Friday, October 30, 2015

More on the one-child policy's legacy

From the Quartz article yesterday:
In a study questioning the government’s claim that the one-child policy was responsible for preventing 400 million births, Feng Wang of the Brookings-Tsinghua Center called the rule “the most extreme example of state intervention in human reproduction in the modern era.” He added:

History will also likely view this policy as a very costly blunder, born of the legacy of a political system that planned population numbers in the same way that it planned the production of goods. It showcases the impact of a policymaking process that, in the absence of public deliberations, transparency, debate, and accountability, can do permanent harm to the members of a society.
Needless to say, the one-child policy has been a lightning rod for criticism of the communist dictatorship. It's quite a shame that such baby-killing horrors as the ones recounted here have been a regular occurrence in mainland China until practically this very day (if even relatively rare as a percentage of the total population).
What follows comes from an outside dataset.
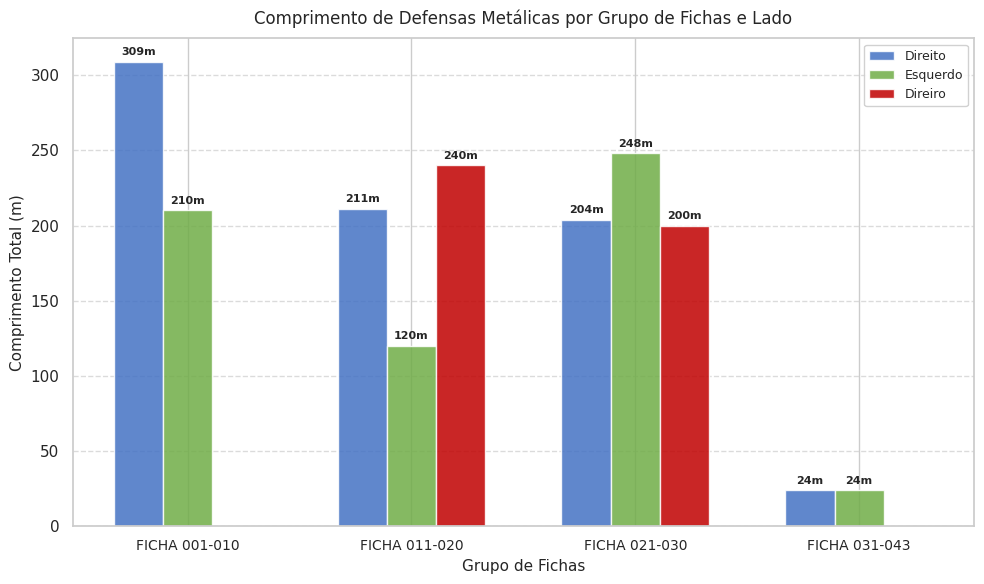

Where is Esquerdo nearest to the value 136?

FICHA 011-020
On the other hand, whether it prevented 400 million extra births or only 200 million (as this article mentions as a lower estimate), there's no question that my fellow millennials got a living standard boost from all the missing siblings. True, this improvement was bought at the price of a rapidly aging population, but the declining workforce over the next couple of decades won't be such a disaster for China given that automation is likely to more than compensate for the loss of human labor. In fact, Chinese demographers and economists back in the 1980s were already incorporating increased usage of robots necessitated by a smaller workforce into their projections, so it's not accurate to say that Beijing was completely blindsided by the precipitous plunge in the fertility rate (now well below the replacement level of 2.1 children per woman).

This article assessing the impacts of ending the one-child policy quotes one economic expert as saying that decreased demand - not insufficient supply - is the main threat posed by graying populations. But at only $8,000, China's per capita GDP is still very low compared to Japan and South Korea, meaning it doesn't really need more people to significantly boost demand at this juncture, anyway. With widespread adoption of technological advances and further productivity gains, low-workforce China is actually set for some pretty healthy growth for the next couple of decades, if only its leaders get reforms right. And this also means that now is the time to start incentivizing two-child families, so that when China finally reaches high-income status 20 to 30 years hence, its young population won't be so thin.

Overall, the one-child policy will probably be remembered as an unfortunate method which nonetheless helped achieve what economic development alone would have mostly accomplished as a natural matter of course anyway.

One day, the hundreds of millions of my fellow millennials who were victims of the one-child era will be honored in a national memorial thanking their sacrifice of blood and soul to build 21st century Chinese civilization.